▶ Directions for this task
Set down the records exactly as they stand, except for any pictures, which you should omit.

▶ Dataset records

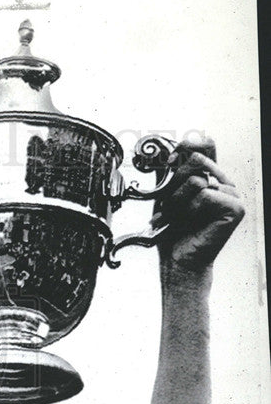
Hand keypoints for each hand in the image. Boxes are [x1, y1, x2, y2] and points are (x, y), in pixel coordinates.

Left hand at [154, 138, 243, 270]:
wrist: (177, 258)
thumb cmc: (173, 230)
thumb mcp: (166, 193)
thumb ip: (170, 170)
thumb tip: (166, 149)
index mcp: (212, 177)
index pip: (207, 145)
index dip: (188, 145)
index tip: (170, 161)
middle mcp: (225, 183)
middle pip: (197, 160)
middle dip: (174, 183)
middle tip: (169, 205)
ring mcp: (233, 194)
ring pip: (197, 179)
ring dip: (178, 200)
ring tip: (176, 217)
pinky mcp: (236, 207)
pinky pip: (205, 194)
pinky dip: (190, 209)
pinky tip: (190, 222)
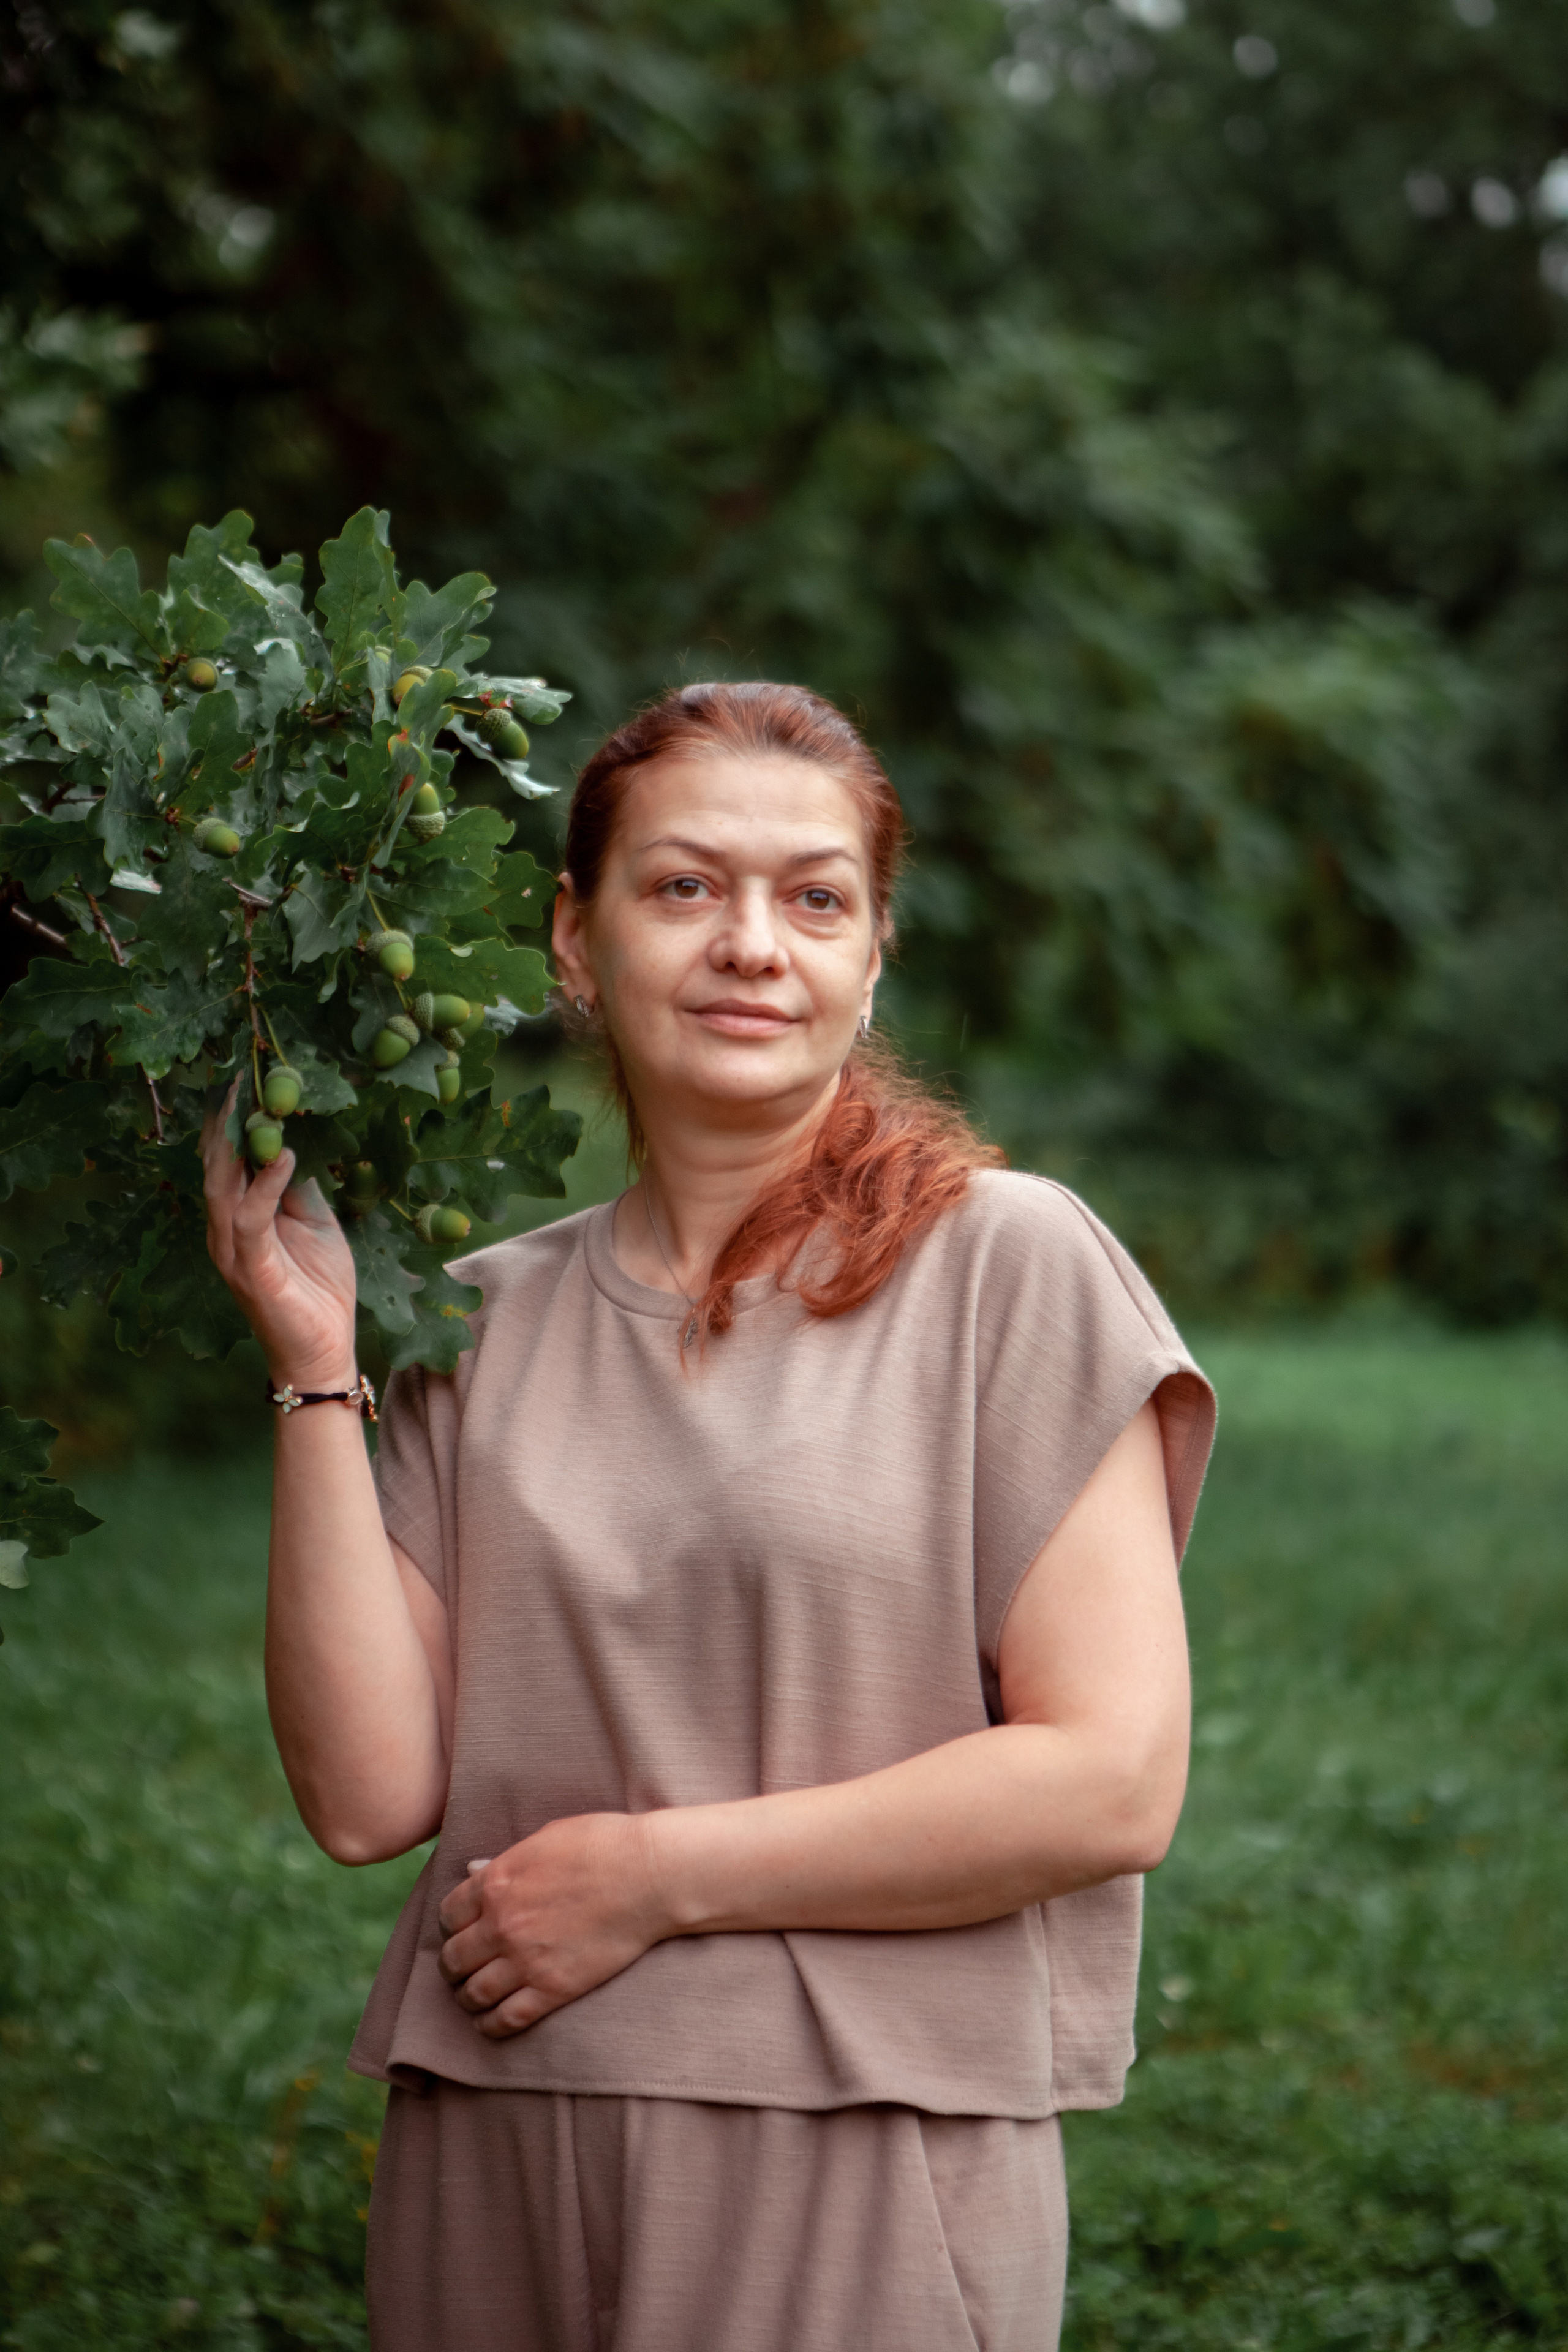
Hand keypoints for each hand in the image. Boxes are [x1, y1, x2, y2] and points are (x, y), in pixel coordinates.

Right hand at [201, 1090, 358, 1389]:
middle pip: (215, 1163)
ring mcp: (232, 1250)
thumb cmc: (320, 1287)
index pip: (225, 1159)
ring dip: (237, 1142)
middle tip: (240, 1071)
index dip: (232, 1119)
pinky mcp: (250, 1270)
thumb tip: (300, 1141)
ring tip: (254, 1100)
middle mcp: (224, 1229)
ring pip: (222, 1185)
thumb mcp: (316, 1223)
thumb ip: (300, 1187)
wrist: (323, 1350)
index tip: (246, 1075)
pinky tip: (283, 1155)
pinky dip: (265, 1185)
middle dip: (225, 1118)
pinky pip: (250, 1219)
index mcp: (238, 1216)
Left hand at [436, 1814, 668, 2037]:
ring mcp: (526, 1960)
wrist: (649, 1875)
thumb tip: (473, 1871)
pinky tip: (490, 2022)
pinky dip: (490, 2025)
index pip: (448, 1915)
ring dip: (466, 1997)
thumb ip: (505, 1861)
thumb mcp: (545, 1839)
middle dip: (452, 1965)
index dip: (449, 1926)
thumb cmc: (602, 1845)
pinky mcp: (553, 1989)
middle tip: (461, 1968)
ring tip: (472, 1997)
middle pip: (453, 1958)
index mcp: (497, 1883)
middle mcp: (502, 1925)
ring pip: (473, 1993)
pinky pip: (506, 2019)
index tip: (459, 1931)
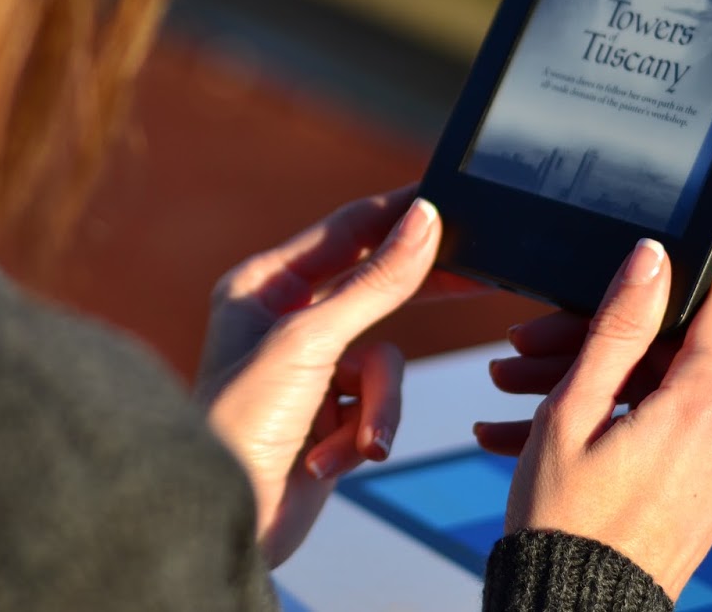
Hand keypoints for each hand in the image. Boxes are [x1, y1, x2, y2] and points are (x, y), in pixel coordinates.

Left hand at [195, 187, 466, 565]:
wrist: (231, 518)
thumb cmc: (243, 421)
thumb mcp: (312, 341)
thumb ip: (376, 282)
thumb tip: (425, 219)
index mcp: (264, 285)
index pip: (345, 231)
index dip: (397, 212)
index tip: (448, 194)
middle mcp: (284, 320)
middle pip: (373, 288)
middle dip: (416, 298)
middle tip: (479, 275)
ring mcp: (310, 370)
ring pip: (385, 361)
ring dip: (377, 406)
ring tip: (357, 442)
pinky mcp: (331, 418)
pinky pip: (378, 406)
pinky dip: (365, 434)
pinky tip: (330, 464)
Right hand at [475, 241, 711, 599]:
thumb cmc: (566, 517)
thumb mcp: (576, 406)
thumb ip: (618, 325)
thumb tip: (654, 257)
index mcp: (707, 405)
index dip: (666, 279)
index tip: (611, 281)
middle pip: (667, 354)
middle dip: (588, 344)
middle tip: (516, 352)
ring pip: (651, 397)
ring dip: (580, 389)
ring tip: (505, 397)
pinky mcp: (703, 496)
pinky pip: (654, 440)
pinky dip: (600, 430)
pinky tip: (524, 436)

▶ The answer
Hand keypoints for each hand in the image. Boxes are [x1, y1, x2, y2] and points are (x, y), in pixel coordinates.

Left hand at [154, 138, 243, 270]:
wrist: (177, 258)
thumb cmc: (173, 230)
thumb mcp: (166, 193)
thumb ip: (170, 170)
thumb tip: (166, 149)
index mcp: (212, 177)
index pip: (207, 145)
index dip: (188, 145)
index tip: (170, 161)
middle mcp: (225, 183)
middle pip: (197, 160)
middle dip: (174, 183)
middle tip: (169, 205)
ring mcp: (233, 194)
ring pip: (197, 179)
ring dip: (178, 200)
ring tip: (176, 217)
pinky mcp: (236, 207)
pinky pip: (205, 194)
pinky dip: (190, 209)
pinky tip: (190, 222)
Hand keypoints for each hand in the image. Boxes are [x1, y1, x2, y2] and points are (x, y), in pixel coordinates.

Right hand at [201, 1090, 358, 1389]:
middle pip: (215, 1163)
ring mcp: (232, 1250)
thumb cmc: (320, 1287)
index pip: (225, 1159)
ring dip: (237, 1142)
middle tip: (240, 1071)
index dip: (232, 1119)
pinky mcp: (250, 1270)
thumb tip: (300, 1141)
ring tip: (254, 1100)
middle mcp: (224, 1229)
ring pip: (222, 1185)
thumb mcp: (316, 1223)
thumb ip: (300, 1187)
wrist: (323, 1350)
index tip: (246, 1075)
pinky tip: (283, 1155)
pinky dip: (265, 1185)
middle dip: (225, 1118)
pinky pip: (250, 1219)
index mcp: (238, 1216)
Left hand at [436, 1814, 668, 2037]:
ring mcp: (526, 1960)
wrist: (649, 1875)
thumb tip: (473, 1871)
pinky tip: (490, 2022)
pinky dip: (490, 2025)
index pip: (448, 1915)
ring dip: (466, 1997)
thumb ip: (505, 1861)
thumb mcp: (545, 1839)
middle dip: (452, 1965)
index dip: (449, 1926)
thumb cmc: (602, 1845)
pinky mcp: (553, 1989)
middle tip: (461, 1968)
ring tip: (472, 1997)
middle pip: (453, 1958)
index mcp: (497, 1883)
middle mcp: (502, 1925)
ring pip: (473, 1993)
pinky pip: (506, 2019)
index tip: (459, 1931)
Hand keypoints for each hand in the image. Boxes are [x1, y1, x2, y2] and points are (x, y), in pixel coordinates.

Left hand at [195, 187, 466, 565]:
wrist: (231, 518)
thumb cmc: (243, 421)
thumb mcp: (312, 341)
thumb ip: (376, 282)
thumb tip: (425, 219)
index mcp: (264, 285)
index pip: (345, 231)
index dip: (397, 212)
index tip: (448, 194)
middle mcp: (284, 320)
middle pip: (373, 288)
middle dip: (416, 298)
middle tip: (479, 275)
ring mcp: (310, 370)
ring pip: (385, 361)
ring dip: (377, 406)
ring tip: (357, 442)
pinky mcp: (331, 418)
pinky pip: (378, 406)
pinky dip: (365, 434)
pinky tip: (330, 464)
Right hand at [475, 241, 711, 599]:
thumb cmc: (566, 517)
thumb mcp: (576, 406)
thumb ip: (618, 325)
thumb tip: (654, 257)
index mcp: (707, 405)
index dip: (666, 279)
index tip: (611, 281)
middle pip: (667, 354)
middle dip: (588, 344)
middle tip: (516, 352)
ring pip: (651, 397)
ring dip: (580, 389)
ring tip: (505, 397)
pinky mcp: (703, 496)
pinky pip: (654, 440)
pinky dip: (600, 430)
pinky tip: (524, 436)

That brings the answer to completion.